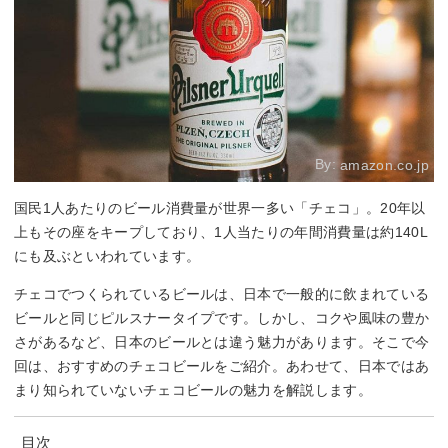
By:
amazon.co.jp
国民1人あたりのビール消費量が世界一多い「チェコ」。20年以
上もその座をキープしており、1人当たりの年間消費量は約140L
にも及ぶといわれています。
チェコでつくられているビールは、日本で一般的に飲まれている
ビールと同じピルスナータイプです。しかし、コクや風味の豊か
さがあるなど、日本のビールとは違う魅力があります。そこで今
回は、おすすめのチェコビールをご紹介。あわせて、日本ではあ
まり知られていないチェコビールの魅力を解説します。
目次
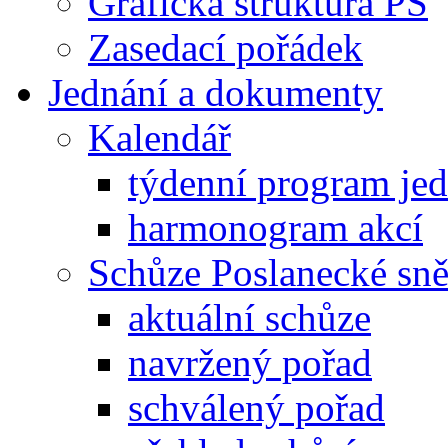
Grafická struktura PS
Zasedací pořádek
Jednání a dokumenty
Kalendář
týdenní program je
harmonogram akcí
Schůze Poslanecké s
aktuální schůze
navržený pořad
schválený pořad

________________________________________

▶ [TASK TO CARRY OUT]
Quote the text read from each of the two entries above line for line, without changing anything, and leave the pictures out of your answer.

▶ [SOLUTION TO THE PROBLEM]
By:
amazon.co.jp
国民1人あたりのビール消費量が世界一多い「チェコ」。20年以
上もその座をキープしており、1人当たりの年間消費量は約140L
にも及ぶといわれています。
チェコでつくられているビールは、日本で一般的に飲まれている
ビールと同じピルスナータイプです。しかし、コクや風味の豊か
さがあるなど、日本のビールとは違う魅力があります。そこで今
回は、おすすめのチェコビールをご紹介。あわせて、日本ではあ
まり知られていないチェコビールの魅力を解説します。
目次
Grafická struktura PS
Zasedací pořádek
Jednání a dokumenty
Kalendář
týdenní program je
harmonogram akcí
Schůze Poslanecké s
aktuální schůze
navržený pořad
schválený pořad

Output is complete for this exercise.